## Extrait fourni
+++++

Lemon Twigs, all the young dudes

par Adehoum Arbane  le 07.09.2020  dans la catégorie A new disque in town

Même en 2020, l’Amérique demeure une Nation jeune. Et ce, malgré les vieux dirigeants qui prétendent la diriger. Deux-cent quarante-quatre ans, c’est beaucoup et peu à la fois. Voilà pourquoi les américains n’ont aucun mal à revisiter leur Histoire, contrairement aux injonctions contemporaines qui n’ont de cesse de réécrire le passé, quand celui-ci n’est pas tout bonnement censuré. En témoigne le succès du western au cinéma dont les multiples incarnations peuplent nos écrans, petits et grands. Cette salutaire survivance peut être vue comme une réponse fière, tête haute, au déboulonnement du statuaire américain. Mais aussi comme une foi profonde dans le passé, toujours bien présent.

+++++

## Matériau présenté
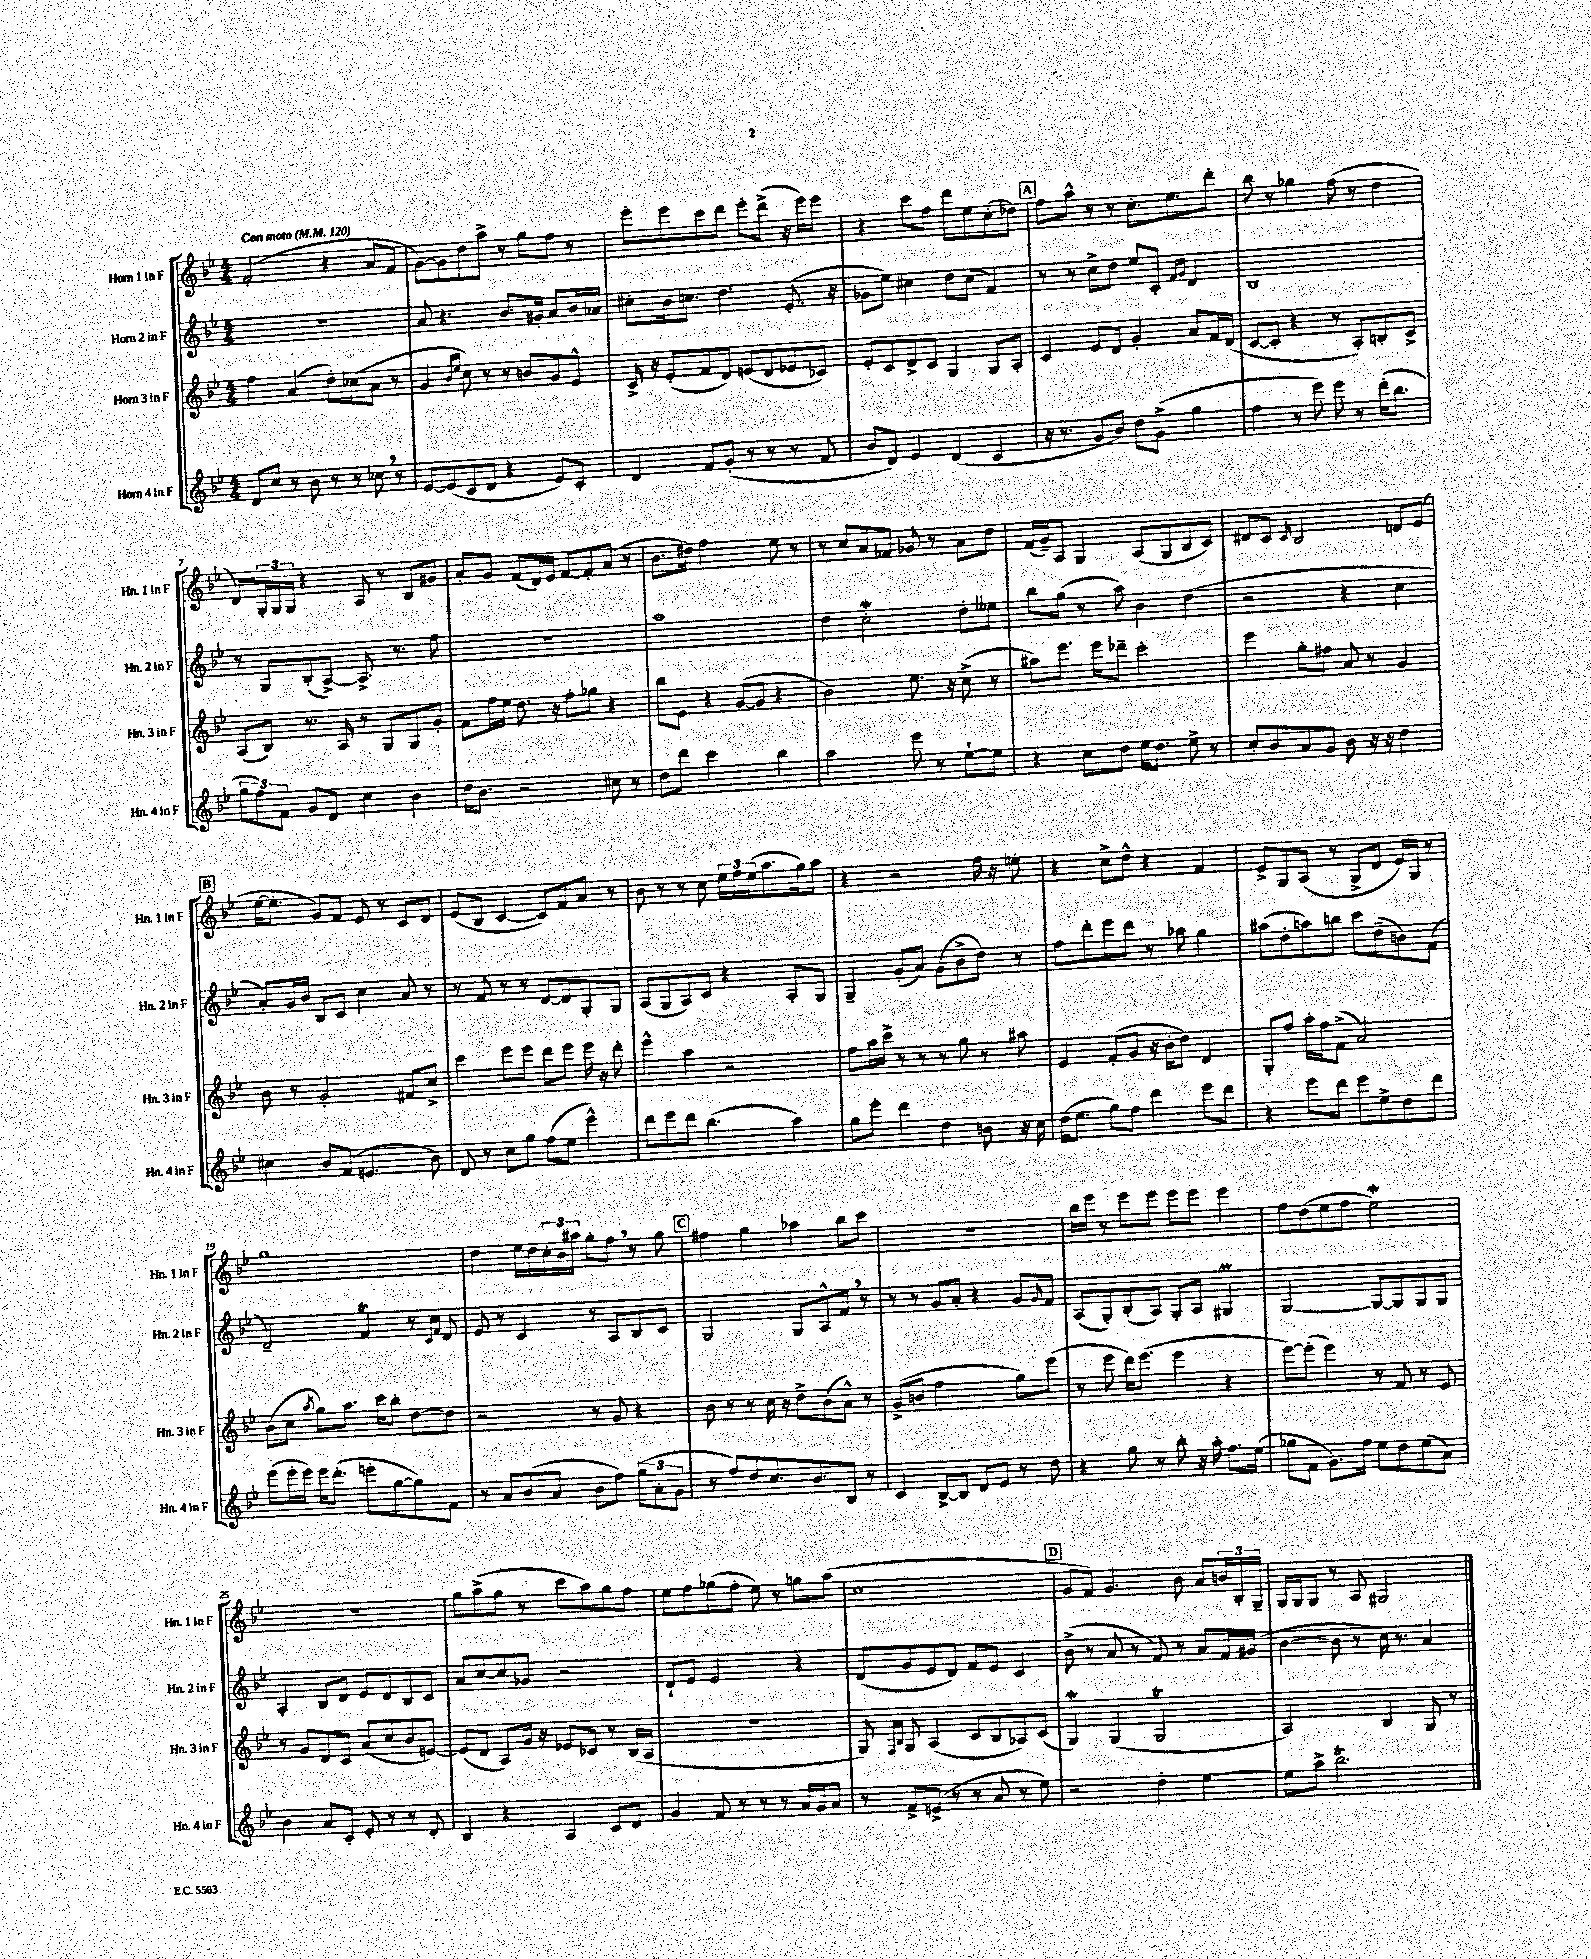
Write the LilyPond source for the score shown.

<<
\new StaffGroup <<
\new Staff = "s0" \with { instrumentName = "Horn 1 in F" shortInstrumentName = "Hn. 1 in F" } {
    \clef treble \key bes \major \numericTimeSignature \time 4/4 \tempo "Con moto" 4 = 120
    f'2-.( r4 a'8 f'8 |
    g'8~) g'8 d''8 a''8-> r8 g''8 f''8 r8 |
    ees'''8-. ees'''8 c'''8 d'''8 ees'''8-. d'''8->( r16 ees'''16) ees'''8 |
    r4 c'''8 f''8 d'''8 ees''8 c''8-.( des''8) |
    \mark \markup { \box "A" } f''8 a''8-^ r8 r8 c''8.-. ees''8. d'''8-. |
    bes''8 r8 ges''4 f''8( r8 d''4 |
    d'8) \tuplet 3/2 { g16-. g16 g16 } r4 a8 r8 bes8 gis'8 |
    a'8-. g'8 f'8( d'16) ees'16 f'8~ f'8-. a'8( r8 |
    bes'8. dis''16) f''2 ees''8 r8 |
    r8 c''8 a'8 fes'8 ges'8 r8 a'8 d''8 |
    f'16( g'16--) a8 g4 a8( g8 bes8 c'8) |
    dis'8 c'8 \grace { c'16 } bes2 d'8 ees'8( |
    \mark \markup { \box "B" } ees''16~ ees''8.-. g'8) f'8 ees'8 r8 c'8 d'8 |
    ees'8( bes8 c'4~ c'8) f'8 a'8 r8 |
    bes'8 r8 r8 c''8 \tuplet 3/2 { ees''16 f''16 ees''16( } a''8. g''16) a''8 |
    r4 r2 f''16 r16 e''8-. |
    r4 c''8-> d''8-^ r4 f'4 |
    ees'8-> g8 a8( r8 g8-> d'8 ees'16) g16 r8 |
    g''1 |
    d''4 ees''16 d''16 \tuplet 3/2 { c''16-. bes'16 ais''16 } g''8-. f''8 \breathe r8 g''8 |
    \mark \markup { \box "C" } fis''4 g''4 aes''4 bes''8 c'''8 |
    R1 |
    bes''16 ees'''16 r8 ees'''8 ees'''8 ees'''8 ees'''8 ees'''4 |
    f''8 d''8( ees''8 f''8 ees''2\mordent) |
    r1 |
    g''8 a''8->( g''8 r8 c'''8 a''8) g''8 f''8 |
    ees''8 f''8 ges''8( f''8-. ees''8) r8 g''8 a''8( |
    c''1 |
    \mark \markup { \box "D" } g'8 f'8) g'4. bes'8 a'8 \tuplet 3/2 { b'16 bes16-. g16-- } |
    g16 g16 g8 r8 a8 gis2 \bar "|." |
}
\new Staff = "s1" \with { instrumentName = "Horn 2 in F" shortInstrumentName = "Hn. 2 in F" } {
    \clef treble \key bes \major \numericTimeSignature \time 4/4
    r1 |
    a'8 r4. bes'8. gis'16-. a'8 bes'16 aes'16 |
    cis''8-. bes'16 c''8. d''4. ees'8.-.( r16 |
    ges'8 ees''8) cis''4 d''8 cis''8( f'4) |
    \mark \markup { \box "A" } r8 r8 c''8-> d''8 ees''8 c'8-. \grace { f'16 g'16 } d'4 |
    bes1 |
    r8 g8 bes8-.( a8~->) a8.-> r8. f''8 |
    R1 |
    a''1 |
    d''4 c''2-.\mordent d''8-. eeses''8 |
    bes''8 g''8( r8 a''8) bes'4 d''4( |
    r2 r4 c''4 |
    \mark \markup { \box "B" } a'8-.) g'16 bes'16 bes8 c'8 c''4 a'8 r8 |
    r8 f'8 r8 r8 d'8~ d'8 g8-. g8 |
    a8( g8 a8) c'8 r4 a8-. g8 |
    g4-- g'8-.( a'8) g'8( bes'8-> d''8) r8 |
    f''8 d'''8-. ees'''8 d'''8 r8 aes''8 g''4 |
    ais''8( d''8-. a''8) b''8 c'''8 d''8--( b'8) f'8( |
    d'2--) f'4\trill r8 \grace { c'16 f'16 } d'8 |
    ees'8 r8 c'4 r8 a8 bes8 c'8 |
    \mark \markup { \box "C" } g2 g8 a8-^ f'8 \breathe r8 |
    r8 r8 g'8 a'8-. r4 g'8 \grace { g'16 } f'8 |
    a8( g8-.) bes8-.( a8) g8-. a8 gis4\prall |
    g2~ g8~ g8 g8 g8 |
    a4-. bes8 d'8 ees'8 d'8 bes8 c'8 |
    a'8 c''8~ c''8 ges'8 r2 |
    d'8-! ees'8 ees'2 r4 |
    d'8( g'8 ees'8 d'8) f'8 ees'8 c'4 |
    \mark \markup { \box "D" } bes'8->( r8 a'8 r8 f'8) r8 a'8 f'16 gis'16( |
    bes'4~ bes'8 r8 c''16) r8. a'4 \bar "|." |
}
\new Staff = "s2" \with { instrumentName = "Horn 3 in F" shortInstrumentName = "Hn. 3 in F" } {
    \clef treble \key bes \major \numericTimeSignature \time 4/4
    f''4 a'4( d''8-.) ces''8( a'8 r8 |
    g'4 \grace { bes'16 ees''16 } c''8) r8 r8 b'8 g'8 ees'8-^ |
    c'16-> r16 ees'8-.( f'8 d'8) e'8( d'8 ees'8 ces'8) |
    ees'8-. c'8 d'8-> c'8 g4 g8 a8-. |
    \mark \markup { \box "A" } c'4 ees'8 d'8 g'4-. a'8 f'16 d'16( |
    c'8~ c'8-. r4 r8 a8-.) b8-. c'8-> |
    a8( bes8) r8. a16 r8 g8 g8 g'8-. |
    f'8 f''16 ees''16 d''8. r16 f''8-. ges''8 r4 |
    bes''8 ees'8 r4 g'8~( g'8 r4 |
    bes'2) ees''8. r16 c''8->( r8 |
    ais''8) ees'''8. ees'''16 des'''8-- c'''2-. |
    ees'''4 g''8-. fis''8 a'8 r8 g'4 |
    \mark \markup { \box "B" } bes'8 r8 g'2-. fis'8 c''8-> |
    c'''4 ees'''8 ees'''8 d'''8 ees'''8 ees'''16 r16 d'''8-. |
    ees'''4-^ a''4 r2 |
    f''8 a''16 c'''16-> r8 r8 r8 g''8 r8 ais''8 |
    ees'4 f'8-.( g'8 r16 bes'16-. d''8) d'4 |
    g8-. f''8 a''16-. f''16 f'8->( a'2) |
    bes'8( c''8 \acciaccatura { a''8 } g''8) a''8. c'''16 bes''8-. d''8~ d''8 |
    r2 r8 g'8 r4 |
    \mark \markup { \box "C" } bes'8 r8 r8 c''16 r16 d''8-> bes'8( a'8-^) r8 |
    g'8->( b'8 f''2 g''8) ees'''8( |
    r8 ees'''8 d'''16) ees'''8.( ees'''4 r4 |
    ees'''8~) ees'''8-.( ees'''4) r8 f'8 r8 ees'8 |
    r8 g'8 d'8 c'8 a'8( c''8 bes'8 e'8~) |
    e'8( d'8 a8) g'16 r16 ees'8 ces'8 r8 bes16( a16 |
    R1 |
    g8) \grace { f16 bes16 } g8 a4( c'8 bes8 aes8) c'8( |
    \mark \markup { \box "D" } g4\mordent) g4( g2\trill |
    a2) bes4 g8 r8 \bar "|." |
}
\new Staff = "s3" \with { instrumentName = "Horn 4 in F" shortInstrumentName = "Hn. 4 in F" } {
    \clef treble \key bes \major \numericTimeSignature \time 4/4
    d'8 c''8 r8 bes'8 r8 r8 ces''8 \breathe r8 |
    ees'8~ ees'8( c'8 d'8 r4 ees'8) c'8-. |
    d'4 f'8 g'8-.( r8 r8 r8 f'8 |
    bes'8 d'8) ees'4 d'4( c'4 |
    \mark \markup { \box "A" } r16 r8. g'8 bes'8) d''8 g'8->( g''4 |
    f''4 r8 ees'''8) ees'''8 r8 d'''16-.( bes''8. |
    \tuplet 3/2 { g''8 f''8) f'8 } g'8 d'8 c''4 bes'4 |
    d''16 bes'8. r2 cis''8 r8 |
    d''8 d'''8 c'''2 bes''4 |
    a''2 ees'''8 r8 ees''8~-! ees''8 |
    r4 c''8 d''8 ees''16 d''8. ees''8-> r8 |
    c''8-. bes'8 a'8 g'8 bes'8 r16 r16 d''4 |
    \mark \markup { \box "B" } cis''4 bes'8 f'8( e'4. bes'8) |
    d'8 r8 c''8 g''8 f''8( ees''8 ees'''4-^) |
    d'''8 ees'''8 d'''8 bes''4.( a''4) |
    g''8 ees'''8-. d'''4 d''4 b'8 r16 c''16 |
    d''16( ees''8. g''8) f''8 d'''4 ees'''8 d'''8 |
    r4 ees'''8 d'''8 ees'''8 ees''8-> d''8 d'''8 |
    ees'''8( ees'''16-. ees'''16) ees'''16 d'''8.-.( e'''8-. g''8~ g''8) f'8 |
    r8 a'8 bes'8( a'8 bes'8 f''8) \tuplet 3/2 { g''8( a'8-. g'8 } |
    \mark \markup { \box "C" } r8 f''8) d''8 c''8. bes'8. bes8 r8 |
    c'4 bes8~-> bes8 d'8 ees'8 r8 d''8 |
    r4 g''8 r8 bes''8-. r16 a''16-. f''8. ees''16( |
    ges''8 f'8 g'8.) f''16 ees''8 d''8 ees''8( a'8) |
    bes'4 a'8 c'8-. ees'8-. r8 r8 d'8-. |
    bes4 r4 a4 c'8 d'8 |
    g'4 f'8 r8 r8 r8 a'16 g'16 a'8 |
    r8 f'8-> e'8->( r8 r8 a'8 r8 ees''8) |
    \mark \markup { \box "D" } r2 d''4-. ees''4~ |
    ees''8 a''8-> bes''2.\trill \bar "|." |
}
>>
>>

+++++

## Travail demandé
1/ D'après l'article sur les Lemon Twigs, répondez aux questions suivantes.
(a) Quel âge l'auteur attribue-t-il à l'Amérique ?
(b) Quel genre cinématographique est cité comme témoignage de la capacité des Américains à revisiter leur Histoire ?
(c) Dans quelle catégorie l'article est-il classé ?
2/ Traduisez en anglais la phrase suivante de l'extrait fourni : « En témoigne le succès du western au cinéma dont les multiples incarnations peuplent nos écrans, petits et grands. »
3/ Reprenez l'article sur les Lemon Twigs à partir de sa dernière phrase et poursuivez-le.

## Réponses attendues
1/
(a) Deux-cent quarante-quatre ans.
(b) Le western.
(c) Dans la catégorie « A new disque in town ».

2/ Evidence of this is the success of the western in cinema, whose many incarnations populate our screens, both small and large.

3/
La musique populaire n’échappe pas à ce constat, réjouissant au demeurant. Au pays de l’oncle Sam, même lorsqu’il arbore la mèche blonde, on écoute sans problème les vieux standards comme les nouveaux hits, que l’on soit jeune ou vieux. Aucun jugement ne vient entamer l’enthousiasme du peuple américain. Ce qui explique que, là-bas, l’Americana ait toujours le vent en poupe, que la Country Music ne soit jamais perçue comme un truc ringard. Ce sont des genres vivants, populaires voire prisés qui ont leurs héros du quotidien, et même leur aristocratie (Springsteen et Dylan). Même sur Internet, dominé par les réseaux sociaux et les chaînes de Streaming, on découvre de jeunes rappeurs réagir à chaud et fondre littéralement à l’écoute de Jolene de Dolly Parton. Comme si les américains voyageaient dans une Dolorean, confondant ainsi dans un joyeux bordel passé, présent, futur. Les Lemon Twigs s’inscrivent dans cette tendance. Depuis leur premier album sorti en 2016, nos deux young dudes ne se privent pas de regarder derrière eux, de farfouiller dans la malle aux trésors pop, dont l’âge d’or remonte pourtant à une époque antique – les sixties, seventies – pour écrire leurs chansons. 

Plusieurs arguments à cela ! Nos jeunes garçonnets sont des enfants de la balle. Brian et Michael D’Addario ont commencé leur carrière artistique à Broadway, comme acteurs. Ce qui explique sans aucun doute leur goût prononcé pour la théâtralité et le baroque. Tout dans leur musique scintille comme une annonce de comédie musicale. Deuxièmement, leur père Ronnie D’Addario a lui aussi connu une trajectoire pop à la toute fin des années 70, gravant une bonne trentaine de chansons, rééditées depuis. Pas rancunier face à l’insuccès, il accompagne désormais ses fils lors des sessions d’enregistrement. La troisième raison est générationnelle : Brian et Michael ont grandi avec Internet. Cette corne d’abondance digitale a ouvert la porte d’un royaume pas tant méconnu mais surtout sans limite. A l’heure du streaming et du mp3, autant dire que plus rien, pas même la plus petite pochade pop, n’échappe aux radars de la Génération Z.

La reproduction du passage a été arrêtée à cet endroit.